(Beginning of Source text)
THE "INHABER REPORT", PART 1
The year 1979 may well prove to be the turning point in the battle over nuclear power. In January, the Nuclear Regulatory Commission (NCR) repudiated the Executive Summary of the Rasmussen Report, which had-up to that point-been a mainstay of those people who claimed that nuclear reactors were sufficiently safe to be the world's future energy source.
Then, in March, the near disaster at Three Mile Island emphasized the emptiness of the nuclear establishment's statements on reactor safety. One of the top technicians in the NCR just about said it all in a telephone call-to the Commission-from the scene of the Three Mile Island accident: "It's a failure mode that's never been studied," he claimed. "It's just unbelievable!"
Finally, in April, the controversy surrounding the "Inhaber report" began to attract public attention in the United States. Though much less dramatic than the Pennsylvania meltdown scare, this document may play an even greater role in our future energy choices.
The "Inhaber report" is a study-entitled Risk of Energy Production-written by Herbert Inhaber, Associate Scientific Advisor to the Atomic Energy Control Board of Canada (AECB). Only a few copies of the 150-page document (officially numbered AECB-1119) were circulated within the technical community, but a summary of the report was published by Inhaber in the New Scientist (a top British magazine) in May 1978 . . . and in Science (the most important North American scientific journal) in February 1979. The essence of those summaries appeared in such diverse places as the Wall Street Journal, the Washington Post, Nuclear News, the Stanford Daily, and a major speech (for the British Broadcasting Corporation) by the prominent English scientist-politician, Lord Rothschild.
(End of Source text)
(Beginning of Data block)
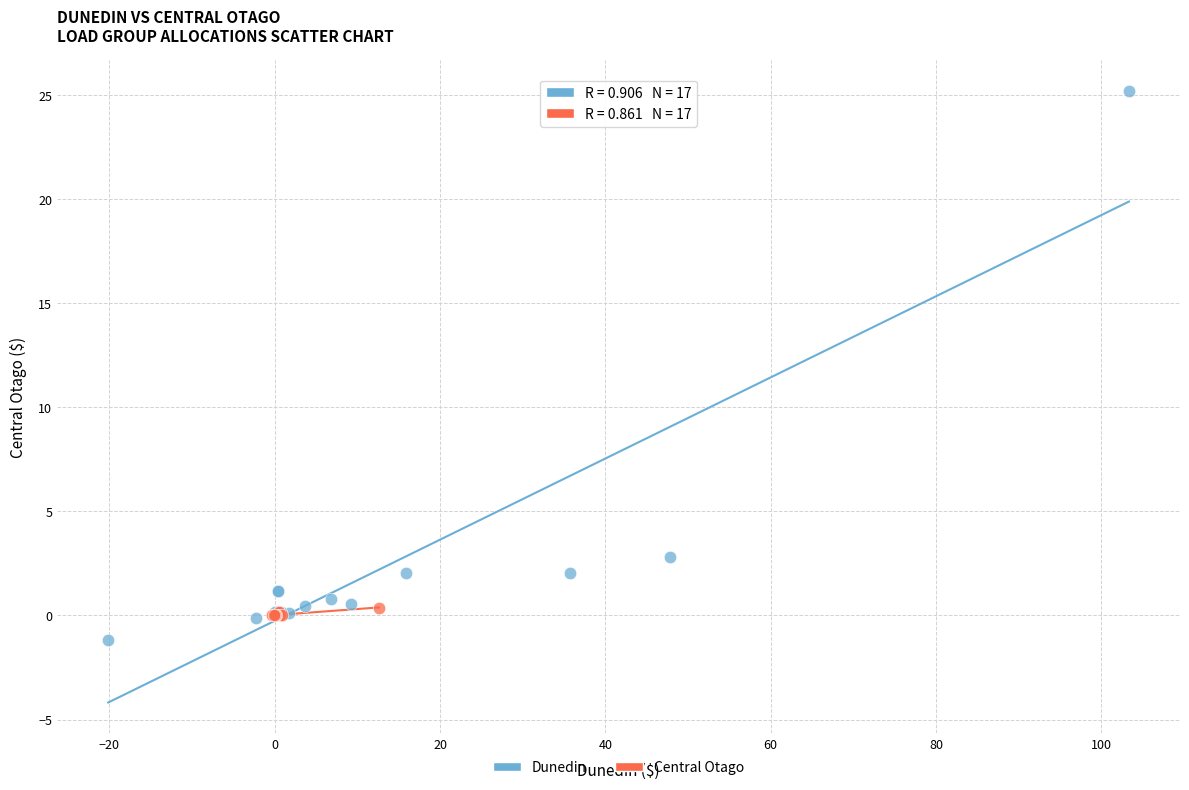

Which series has the widest spread of Y values?

Dunedin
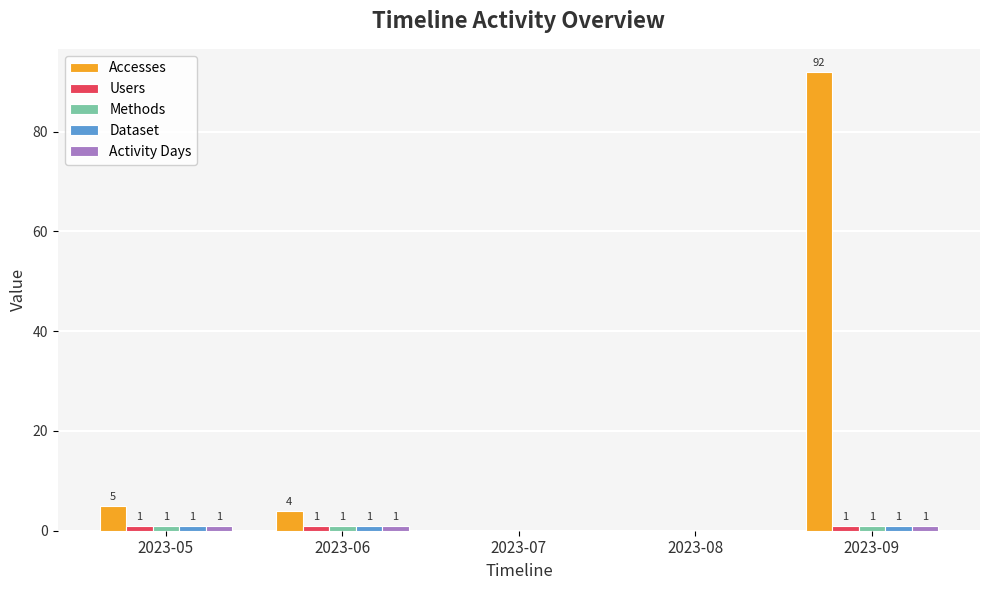

At which category is the sum across all series the highest?

2023-09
(End of Data block)
The task | For each statement, answer yes or no on whether it agrees with the excerpt on the Inhaber report, and quote the words from the excerpt that decide it: (a) The Nuclear Regulatory Commission repudiated the Executive Summary of the Rasmussen Report in January 1979. (b) The Inhaber report runs to about 300 pages. (c) A summary of the report appeared in Science in May 1978.

Task answer |
(a) Yes: "In January, the Nuclear Regulatory Commission (NCR) repudiated the Executive Summary of the Rasmussen Report"
(b) No: "the 150-page document (officially numbered AECB-1119)"
(c) No: "in Science (the most important North American scientific journal) in February 1979"